Благие намерения в очередной раз не привели ни к чему хорошему. В библиотеке Петенька говорить со мной категорически отказался, предложил побеседовать
– Петенька, - я мягко взяла юношу за руку, словно он был больным ребёнком, коему надлежало выпить горькое лекарство, - послушай меня, пожалуйста.
Невинные, словно у ангела, голубые глаза обратились ко мне с таким безграничным доверием, что я почувствовала себя мерзавкой, готовой пнуть несчастного ребёнка, и чуть было не отступила, не решила переложить болезненный разговор на плечи Алексею. Мамочка милая, как же это непросто принимать взрослые решения, ну почему в жизни не может быть всё как в романах, когда самой большой бедой для героини становится холодность избранника, а после объяснения все невзгоды исчезают словно снег под палящими лучами солнца?! Я откашлялась, глубоко вздохнула и выпалила:
– Петенька, я не стану Вашей женой.
Пётр Игнатьевич удивлённо захлопал глазами, растерянно улыбнулся:
– Лизонька, милая, успокойтесь, Вы перенервничали…
– Нет, Петя, - я решительно покачала головой, - я полюбила другого.
На краткий миг в голубых глазах Петеньки плеснуло что-то нехорошее, но не успела я понять, что именно это было, как взгляд снова стал ясным и немного озабоченным.
– Лизонька, милая, давайте мы Вами присядем и всё спокойно обсудим, - Петя повлёк меня к каменной лавочке.
Вести долгие разговоры у меня не было ни сил, ни желания.
– Да нечего нам обсуждать. Я не стану Вашей женой, потому что люблю другого, что тут может быть непонятного? – я прикусила губу, пытаясь совладать со вспыхнувшим в душе раздражением. – Простите меня, Пётр Игнатьевич. Я знаю, что виновата перед Вами, но Вы сами понимаете, сердцу нельзя приказать.
– Но можно прислушаться к голосу разума, - голос Петра Игнатьевича похолодел, стал непривычно жёстким, я даже вздрогнула от неожиданности. – Подумайте, Лизонька, со мной Вы знакомы уже давно, а Ваш избранник… Что Вы о нём знаете?

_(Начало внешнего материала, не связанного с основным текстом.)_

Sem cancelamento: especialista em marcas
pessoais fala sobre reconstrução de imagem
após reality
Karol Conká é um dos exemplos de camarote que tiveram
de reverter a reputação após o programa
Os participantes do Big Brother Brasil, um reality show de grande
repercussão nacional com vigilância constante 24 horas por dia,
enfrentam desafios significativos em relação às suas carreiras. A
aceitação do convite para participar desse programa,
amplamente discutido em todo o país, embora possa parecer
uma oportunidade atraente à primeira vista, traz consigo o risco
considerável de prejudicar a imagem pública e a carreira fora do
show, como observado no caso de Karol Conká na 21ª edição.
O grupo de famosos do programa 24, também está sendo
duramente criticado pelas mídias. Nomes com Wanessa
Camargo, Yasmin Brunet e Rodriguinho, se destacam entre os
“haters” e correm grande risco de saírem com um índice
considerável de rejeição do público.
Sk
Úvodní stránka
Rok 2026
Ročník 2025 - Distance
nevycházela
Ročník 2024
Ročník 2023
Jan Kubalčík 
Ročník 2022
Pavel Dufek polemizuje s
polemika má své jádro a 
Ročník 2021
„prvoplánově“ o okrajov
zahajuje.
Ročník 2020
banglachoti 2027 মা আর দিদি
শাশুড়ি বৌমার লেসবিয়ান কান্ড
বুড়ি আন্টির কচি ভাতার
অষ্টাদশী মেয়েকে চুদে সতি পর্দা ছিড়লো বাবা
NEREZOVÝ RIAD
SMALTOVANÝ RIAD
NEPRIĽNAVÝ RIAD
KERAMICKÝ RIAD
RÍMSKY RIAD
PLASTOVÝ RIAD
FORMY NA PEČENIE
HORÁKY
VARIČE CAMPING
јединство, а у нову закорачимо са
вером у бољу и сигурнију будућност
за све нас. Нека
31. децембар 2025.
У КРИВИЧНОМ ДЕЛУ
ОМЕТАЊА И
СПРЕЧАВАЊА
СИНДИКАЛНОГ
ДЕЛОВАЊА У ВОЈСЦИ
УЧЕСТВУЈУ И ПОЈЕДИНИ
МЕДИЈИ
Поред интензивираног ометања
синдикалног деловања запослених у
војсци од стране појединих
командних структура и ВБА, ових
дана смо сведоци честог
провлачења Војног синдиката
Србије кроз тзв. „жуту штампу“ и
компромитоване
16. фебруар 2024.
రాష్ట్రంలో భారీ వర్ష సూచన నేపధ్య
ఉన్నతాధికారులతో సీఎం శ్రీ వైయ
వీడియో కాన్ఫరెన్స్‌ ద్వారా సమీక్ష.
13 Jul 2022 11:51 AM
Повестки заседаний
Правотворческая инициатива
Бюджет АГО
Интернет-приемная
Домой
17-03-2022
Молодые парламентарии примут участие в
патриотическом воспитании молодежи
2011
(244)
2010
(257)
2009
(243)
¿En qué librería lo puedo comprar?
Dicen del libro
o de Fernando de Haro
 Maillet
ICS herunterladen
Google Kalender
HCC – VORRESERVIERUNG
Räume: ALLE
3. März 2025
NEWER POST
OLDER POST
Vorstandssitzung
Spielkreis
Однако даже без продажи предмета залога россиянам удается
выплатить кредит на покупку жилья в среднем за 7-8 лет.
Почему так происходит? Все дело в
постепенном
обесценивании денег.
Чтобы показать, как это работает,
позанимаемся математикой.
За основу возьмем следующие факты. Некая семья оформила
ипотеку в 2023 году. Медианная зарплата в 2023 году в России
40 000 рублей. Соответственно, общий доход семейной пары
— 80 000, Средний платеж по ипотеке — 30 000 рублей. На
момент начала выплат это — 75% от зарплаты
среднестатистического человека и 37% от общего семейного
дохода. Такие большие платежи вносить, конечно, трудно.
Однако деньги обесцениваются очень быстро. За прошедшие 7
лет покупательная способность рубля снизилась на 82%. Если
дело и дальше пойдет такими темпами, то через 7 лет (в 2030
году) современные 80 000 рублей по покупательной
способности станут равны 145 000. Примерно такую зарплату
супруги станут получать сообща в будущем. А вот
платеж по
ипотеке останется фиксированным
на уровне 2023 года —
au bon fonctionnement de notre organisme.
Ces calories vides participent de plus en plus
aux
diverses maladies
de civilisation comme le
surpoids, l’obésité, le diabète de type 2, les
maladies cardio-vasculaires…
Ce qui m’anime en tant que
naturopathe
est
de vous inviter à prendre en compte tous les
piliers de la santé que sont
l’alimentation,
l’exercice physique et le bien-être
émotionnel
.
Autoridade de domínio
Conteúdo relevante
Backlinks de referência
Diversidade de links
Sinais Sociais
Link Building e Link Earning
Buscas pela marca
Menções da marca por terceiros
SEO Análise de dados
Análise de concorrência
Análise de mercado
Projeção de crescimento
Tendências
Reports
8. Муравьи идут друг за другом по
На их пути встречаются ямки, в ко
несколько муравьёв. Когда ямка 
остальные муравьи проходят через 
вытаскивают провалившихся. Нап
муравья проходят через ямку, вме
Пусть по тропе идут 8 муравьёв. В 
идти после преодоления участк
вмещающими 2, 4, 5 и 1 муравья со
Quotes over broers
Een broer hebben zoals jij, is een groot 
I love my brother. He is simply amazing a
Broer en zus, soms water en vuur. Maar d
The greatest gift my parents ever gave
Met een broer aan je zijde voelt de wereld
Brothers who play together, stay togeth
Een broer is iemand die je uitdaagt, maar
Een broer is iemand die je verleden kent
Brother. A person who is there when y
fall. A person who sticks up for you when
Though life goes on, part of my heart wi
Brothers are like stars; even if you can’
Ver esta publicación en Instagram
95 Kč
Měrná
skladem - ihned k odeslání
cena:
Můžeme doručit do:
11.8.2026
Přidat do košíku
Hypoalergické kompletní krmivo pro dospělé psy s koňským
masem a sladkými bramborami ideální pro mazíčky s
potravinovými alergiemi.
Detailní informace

Я не сдержала лучистой улыбки:
– Он самый лучший.
– Ну разумеется, - фыркнул Петенька, - все влюблённые дурочки говорят одно и то же. Женщины так предсказуемы!
Что?! Петенька, мягкий и деликатный Петенька только что назвал меня дурочкой? Да ещё и предсказуемой?! У него что, от обиды рассудок помутился?!
Я вскочила с лавочки, не желая более оставаться в компании столь разительно переменившегося жениха, в коего словно бес вселился:
– Я прощаю Вам Вашу резкость, Пётр Игнатьевич, лишь потому, что мои слова, вне всякого сомнения, глубоко ранили Вас.